Indeed, the Murchison Falls is a waterfall on the Nile that breaks the Victoria Nile, which flows across northern Uganda from Lake Victoria to Lake Kyoga and then to the north end of Lake Albert in the western branch of the East African Rift. At the top of Murchison Falls, the Nile forces its way through a gap in the rocks only 7 m wide, and tumbles 43 m, then flows westward into Lake Albert.

Indeed, Vantini wrote in the magazine Nigrizia, in 1996, that the legionaries completed a journey of exploration of more than 5,000 km from Meroe to Uganda: a remarkable achievement done using small boats in order to bypass the Sudd, a huge swamp full of dangerous Nile crocodiles.

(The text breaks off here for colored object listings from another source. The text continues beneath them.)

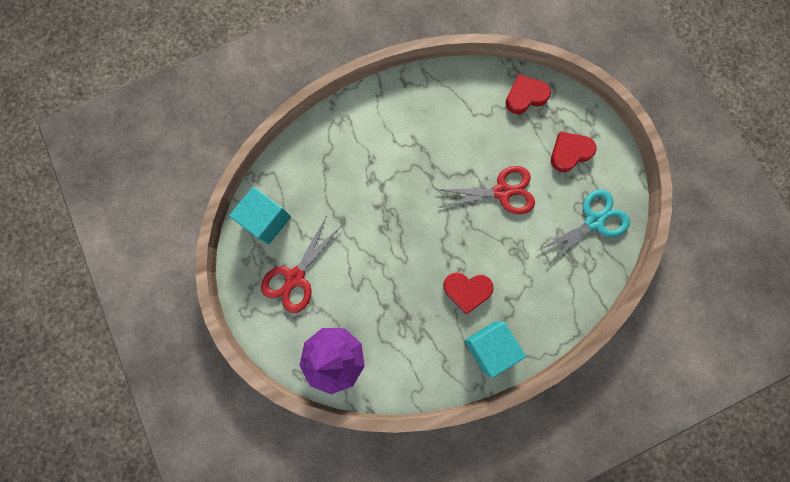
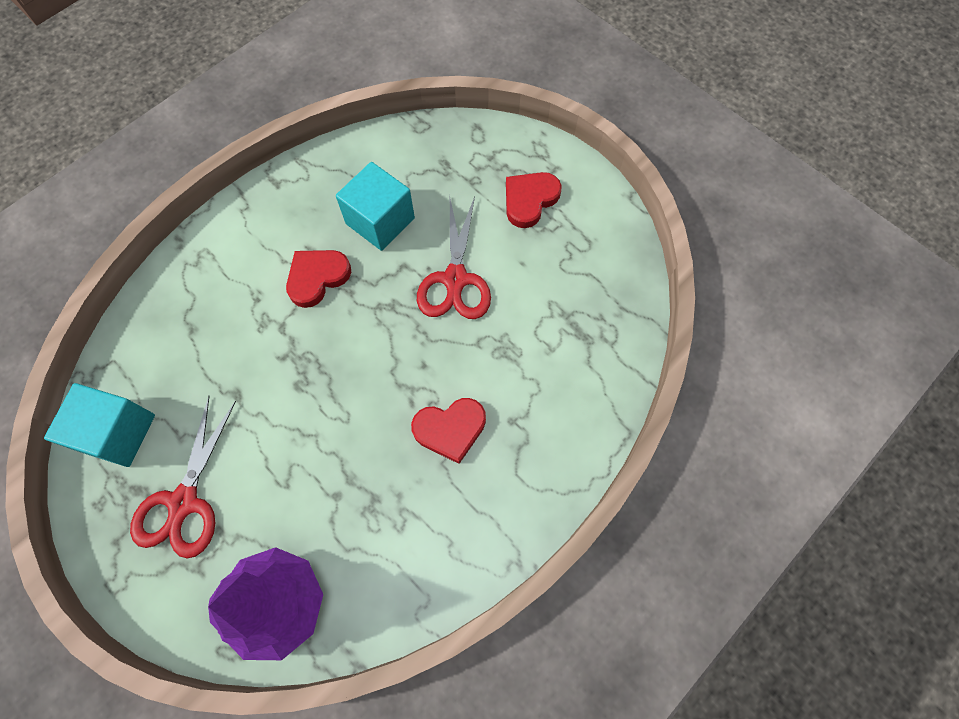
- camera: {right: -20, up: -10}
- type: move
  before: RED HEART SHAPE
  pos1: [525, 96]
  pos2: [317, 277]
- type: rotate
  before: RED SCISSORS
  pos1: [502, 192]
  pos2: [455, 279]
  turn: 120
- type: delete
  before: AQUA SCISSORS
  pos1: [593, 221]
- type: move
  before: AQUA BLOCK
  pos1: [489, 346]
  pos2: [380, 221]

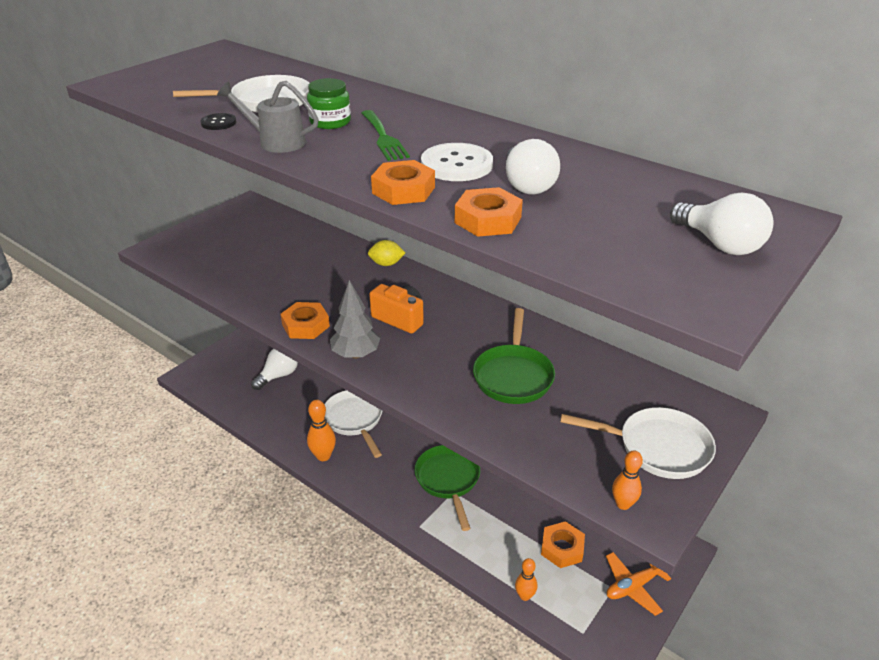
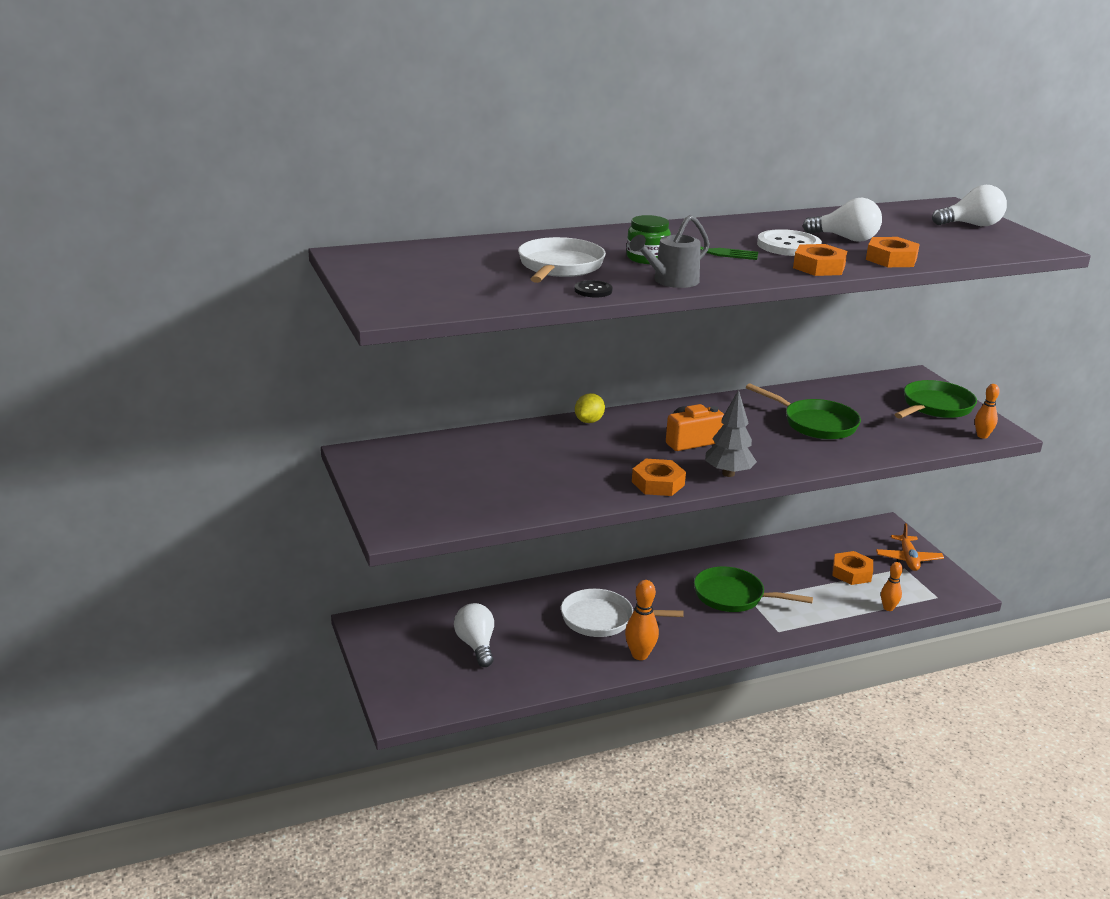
- camera: {right: -60, up: -10}
- type: recolor
  before: WHITE PAN
  after: GREEN PAN
  pos1: [657, 448]
  pos2: [935, 407]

Historian David Braund wrote, in 2015, that Nero's expedition to the Nile's sources probably opened a new route toward the Indian Ocean, bypassing the dangers of piracy in the Red Sea area while allowing future Roman commerce toward India and Azania.

==Consequence of the exploration==

The account of the expedition was certainly known – a few decades later – to the Roman merchants who resided in Egypt. Indeed, Diogene, a Roman merchant who lived between 70 and 130 AD, returning from one of his voyages, sailed along the Sinus Arabicus (the Red Sea) and, after having touched Adulis and Rhapta (near the border between Tanzania and Mozambique), he marched into the interior of the continent, up to two large lakes behind which rose the snow-capped mountains from where he thought the Nile was born. He called the snow-capped peaks of the Meru and Kilimanjaro mountains the "Mountains of the Moon"; Lake Victoria, Lake Eyasi and Lake Natron the "Lakes of the Moon"; and those territories corresponding to the current Serengeti National Park the "Highlands of the Moon".

The Romano-Phoenician Marinus of Tyre also told the story of Diogene's journey, as did Claudius Ptolemy, who attested that in the center of the African continent there were certainly those large lakes fed by the "Mountains of the Moon" from which the Nile emerged.